*** Available data ***
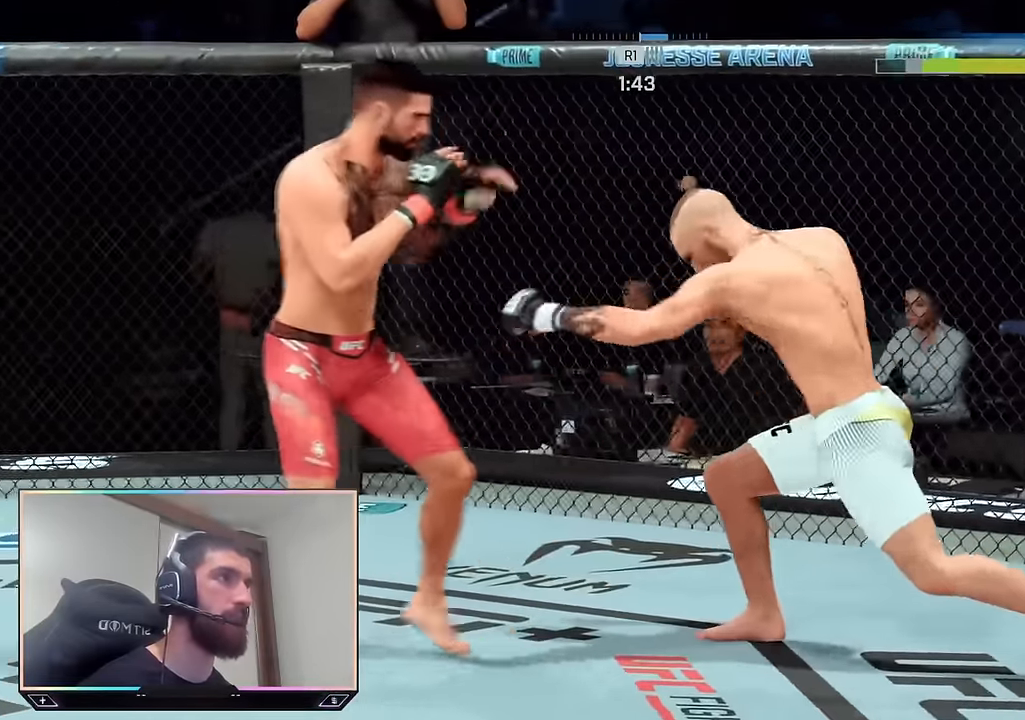
{"buttons": ["R2"], "left_stick": "down-right", "right_stick": "center", "events": [[350, "left_stick", "down"], [450, "left_stick", "down-right"]]}
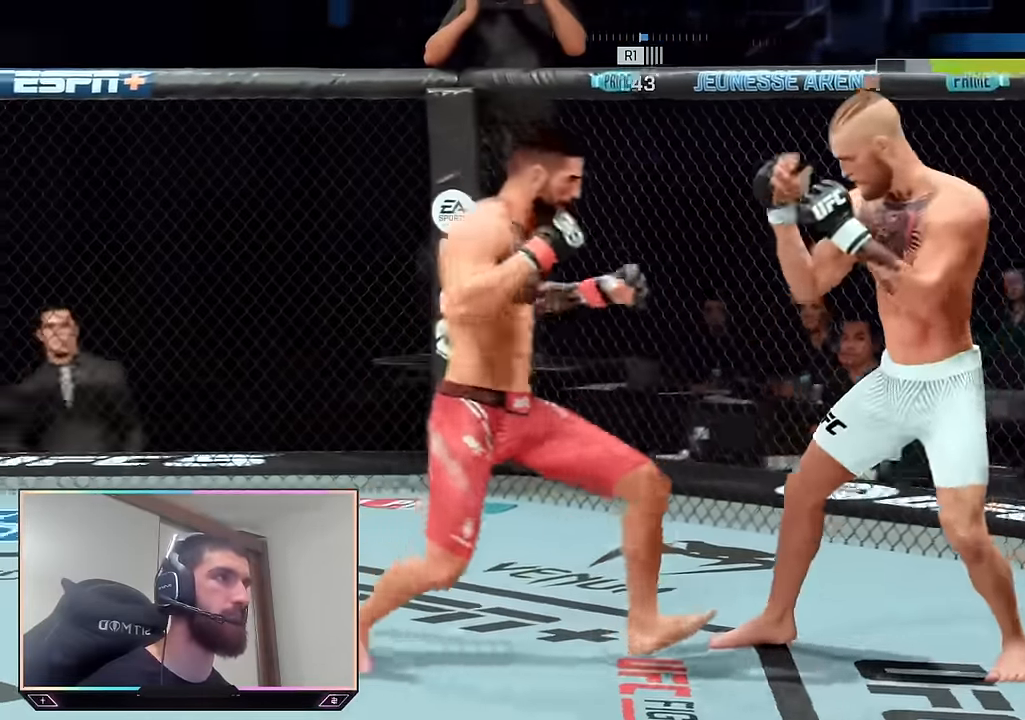
{"buttons": ["R2"], "left_stick": "down", "right_stick": "center", "events": [[200, "L2", "down"], [367, "L2", "up"], [483, "left_stick", "down"]]}
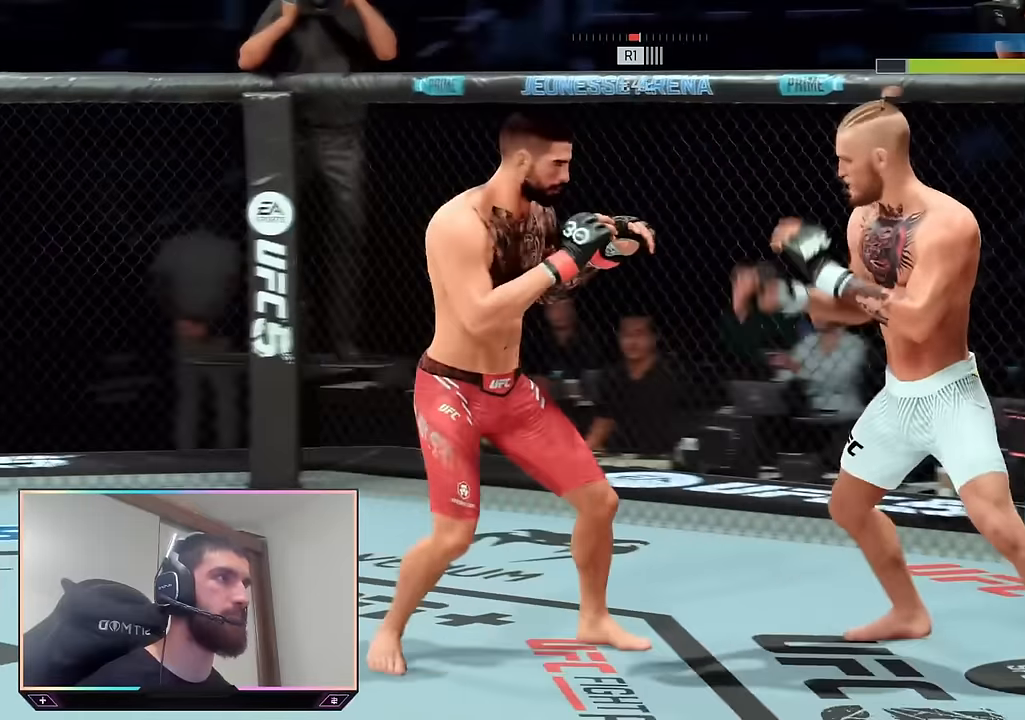
{"buttons": ["R2"], "left_stick": "center", "right_stick": "center", "events": [[133, "R2", "up"], [133, "left_stick", "center"], [183, "SQUARE", "down"], [283, "SQUARE", "up"], [500, "R2", "down"]]}
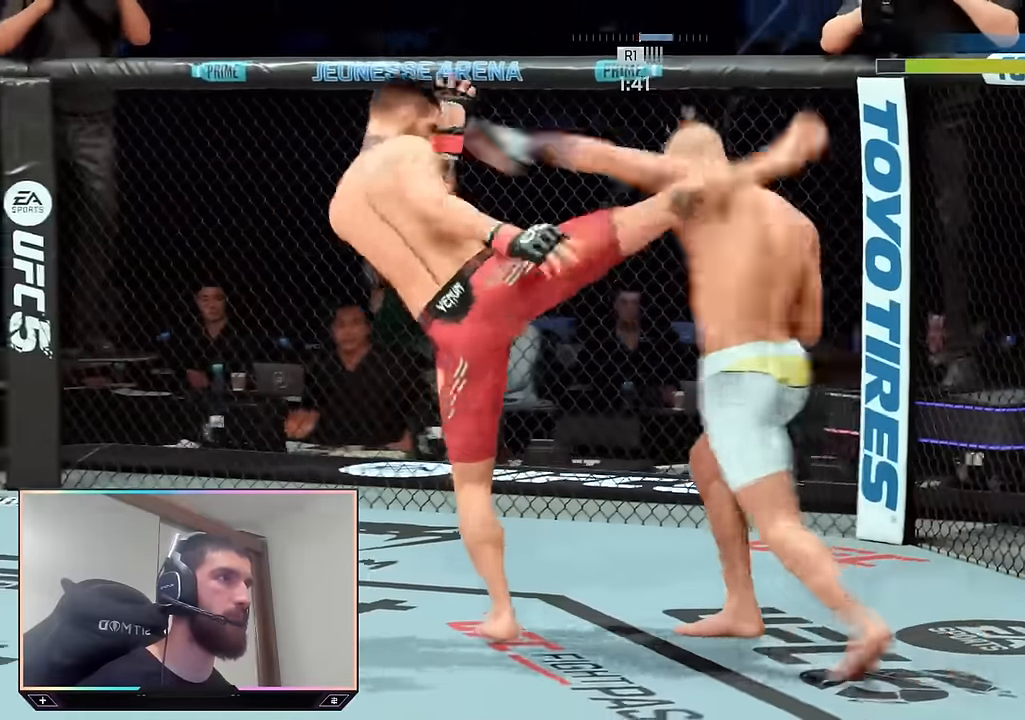
{"buttons": [], "left_stick": "center", "right_stick": "center", "events": [[183, "left_stick", "down-left"], [417, "R2", "up"], [483, "left_stick", "center"]]}
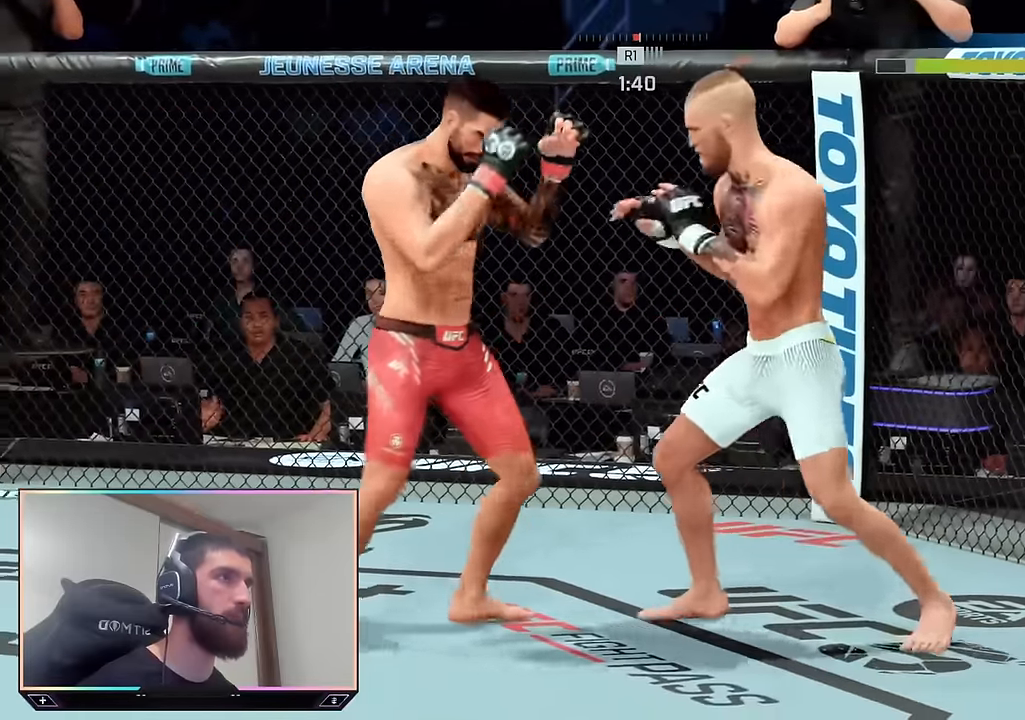
{"buttons": ["R2"], "left_stick": "right", "right_stick": "center", "events": [[17, "TRIANGLE", "down"], [83, "L1", "down"], [83, "TRIANGLE", "up"], [150, "SQUARE", "down"], [200, "L1", "up"], [250, "SQUARE", "up"], [467, "left_stick", "right"], [483, "R2", "down"]]}
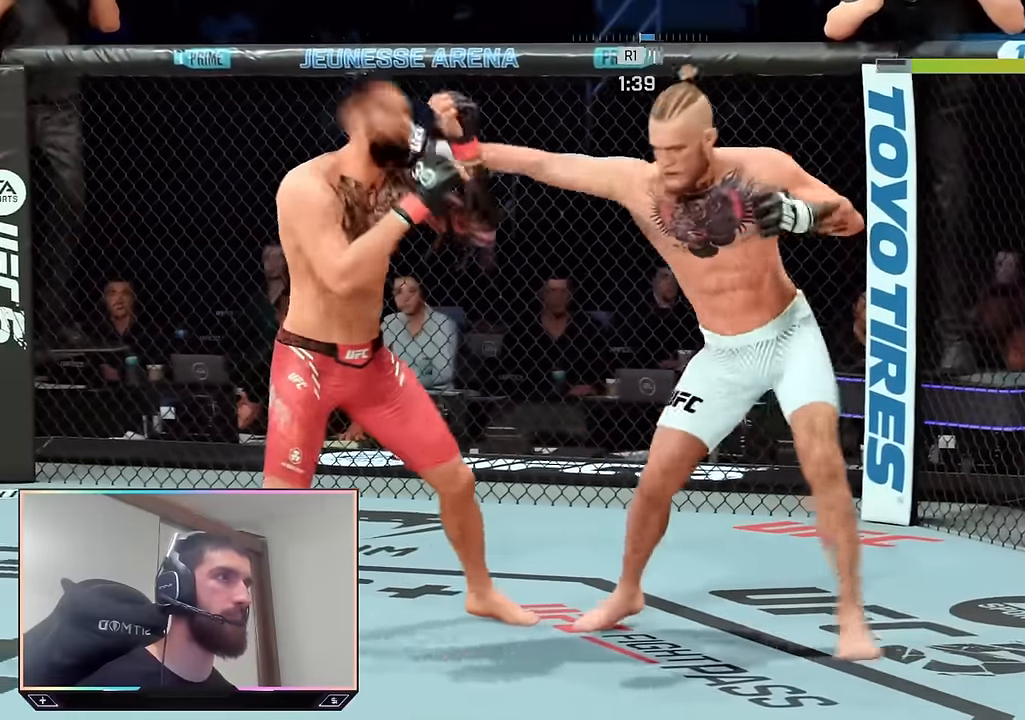
{"buttons": ["R2"], "left_stick": "down", "right_stick": "center", "events": [[183, "left_stick", "down-right"], [417, "left_stick", "down"]]}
*** End of Available data ***
> **Your goal**: Provide an exact copy of the records, excluding every picture.

> **Answer for this exercise**:
{"buttons": ["R2"], "left_stick": "down-right", "right_stick": "center", "events": [[350, "left_stick", "down"], [450, "left_stick", "down-right"]]}
{"buttons": ["R2"], "left_stick": "down", "right_stick": "center", "events": [[200, "L2", "down"], [367, "L2", "up"], [483, "left_stick", "down"]]}
{"buttons": ["R2"], "left_stick": "center", "right_stick": "center", "events": [[133, "R2", "up"], [133, "left_stick", "center"], [183, "SQUARE", "down"], [283, "SQUARE", "up"], [500, "R2", "down"]]}
{"buttons": [], "left_stick": "center", "right_stick": "center", "events": [[183, "left_stick", "down-left"], [417, "R2", "up"], [483, "left_stick", "center"]]}
{"buttons": ["R2"], "left_stick": "right", "right_stick": "center", "events": [[17, "TRIANGLE", "down"], [83, "L1", "down"], [83, "TRIANGLE", "up"], [150, "SQUARE", "down"], [200, "L1", "up"], [250, "SQUARE", "up"], [467, "left_stick", "right"], [483, "R2", "down"]]}
{"buttons": ["R2"], "left_stick": "down", "right_stick": "center", "events": [[183, "left_stick", "down-right"], [417, "left_stick", "down"]]}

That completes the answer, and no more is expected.